WHAT YOU NEED TO DO:
Each line with the string "este" is to be copied from the records below.

(Collected data)
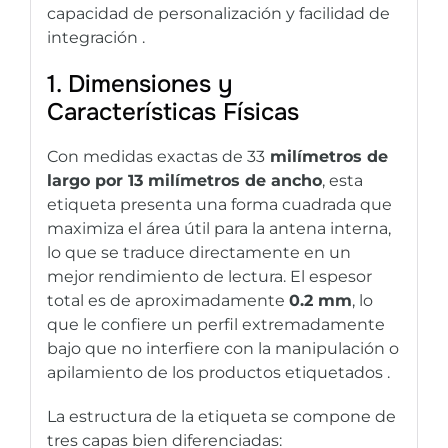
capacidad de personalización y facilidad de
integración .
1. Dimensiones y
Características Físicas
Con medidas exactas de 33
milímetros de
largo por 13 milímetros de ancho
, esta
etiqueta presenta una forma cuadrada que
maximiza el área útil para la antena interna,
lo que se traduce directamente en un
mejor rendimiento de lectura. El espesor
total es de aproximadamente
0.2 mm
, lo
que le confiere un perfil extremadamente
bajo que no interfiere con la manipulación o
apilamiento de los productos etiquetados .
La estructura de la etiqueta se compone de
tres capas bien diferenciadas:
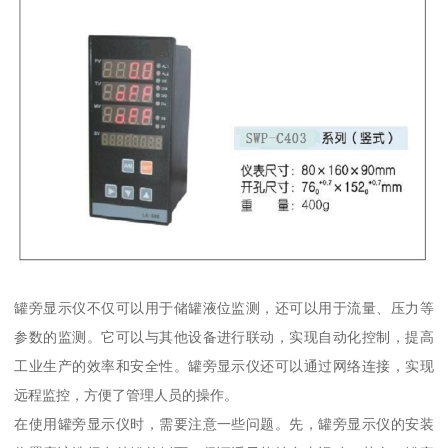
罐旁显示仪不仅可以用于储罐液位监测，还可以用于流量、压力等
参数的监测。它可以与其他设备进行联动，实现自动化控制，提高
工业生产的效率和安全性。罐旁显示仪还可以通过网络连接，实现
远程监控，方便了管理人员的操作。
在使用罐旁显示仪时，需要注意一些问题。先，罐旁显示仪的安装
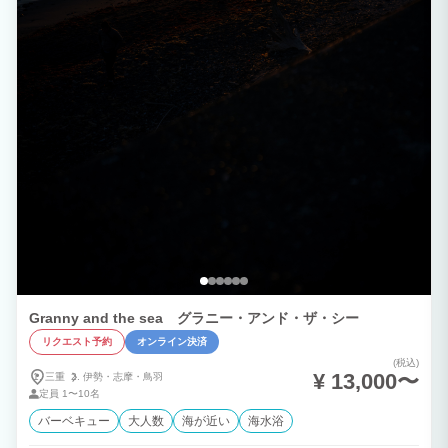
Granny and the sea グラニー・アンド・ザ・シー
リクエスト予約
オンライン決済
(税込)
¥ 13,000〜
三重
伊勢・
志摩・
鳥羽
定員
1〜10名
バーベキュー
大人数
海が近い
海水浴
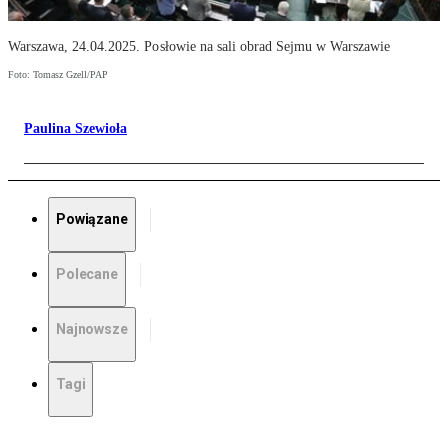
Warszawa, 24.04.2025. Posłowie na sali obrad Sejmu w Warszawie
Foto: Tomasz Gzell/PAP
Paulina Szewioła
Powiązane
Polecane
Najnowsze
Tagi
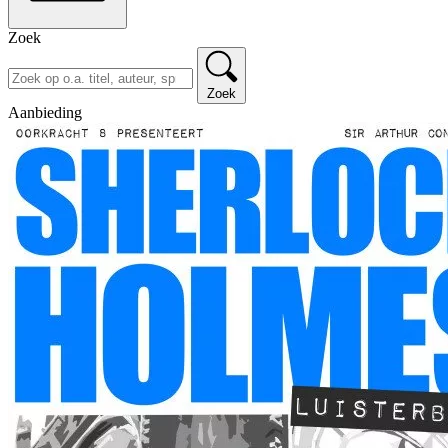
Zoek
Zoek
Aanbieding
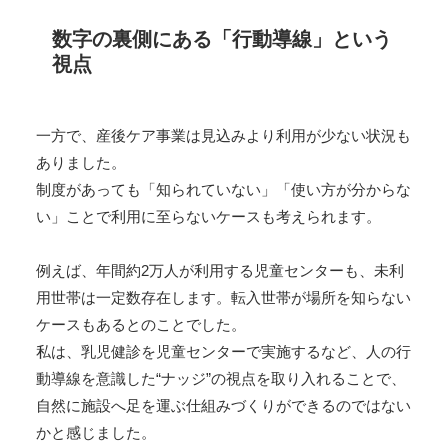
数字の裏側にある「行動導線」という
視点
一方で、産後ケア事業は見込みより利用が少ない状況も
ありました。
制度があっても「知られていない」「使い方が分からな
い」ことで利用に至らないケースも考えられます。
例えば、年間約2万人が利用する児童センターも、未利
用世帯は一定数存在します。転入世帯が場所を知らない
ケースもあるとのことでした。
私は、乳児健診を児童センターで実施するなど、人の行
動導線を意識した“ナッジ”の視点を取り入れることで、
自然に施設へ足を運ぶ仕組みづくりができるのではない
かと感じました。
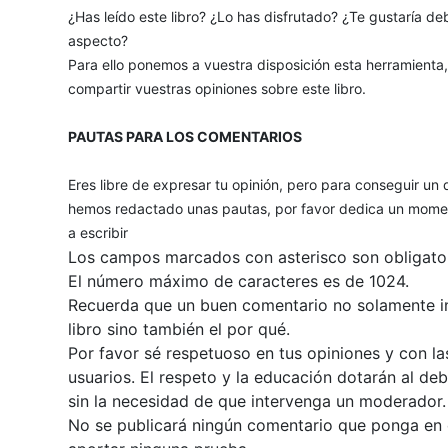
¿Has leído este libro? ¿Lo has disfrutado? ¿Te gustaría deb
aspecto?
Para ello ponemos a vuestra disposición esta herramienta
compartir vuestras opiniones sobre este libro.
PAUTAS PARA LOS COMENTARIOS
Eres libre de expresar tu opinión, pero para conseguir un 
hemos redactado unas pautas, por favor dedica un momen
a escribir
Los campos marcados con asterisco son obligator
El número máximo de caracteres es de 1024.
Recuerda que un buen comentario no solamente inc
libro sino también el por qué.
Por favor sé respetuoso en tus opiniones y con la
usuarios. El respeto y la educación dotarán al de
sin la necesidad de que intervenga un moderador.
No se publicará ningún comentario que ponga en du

RESPONSE AREA:
¿Has leído este libro? ¿Lo has disfrutado? ¿Te gustaría deb
compartir vuestras opiniones sobre este libro.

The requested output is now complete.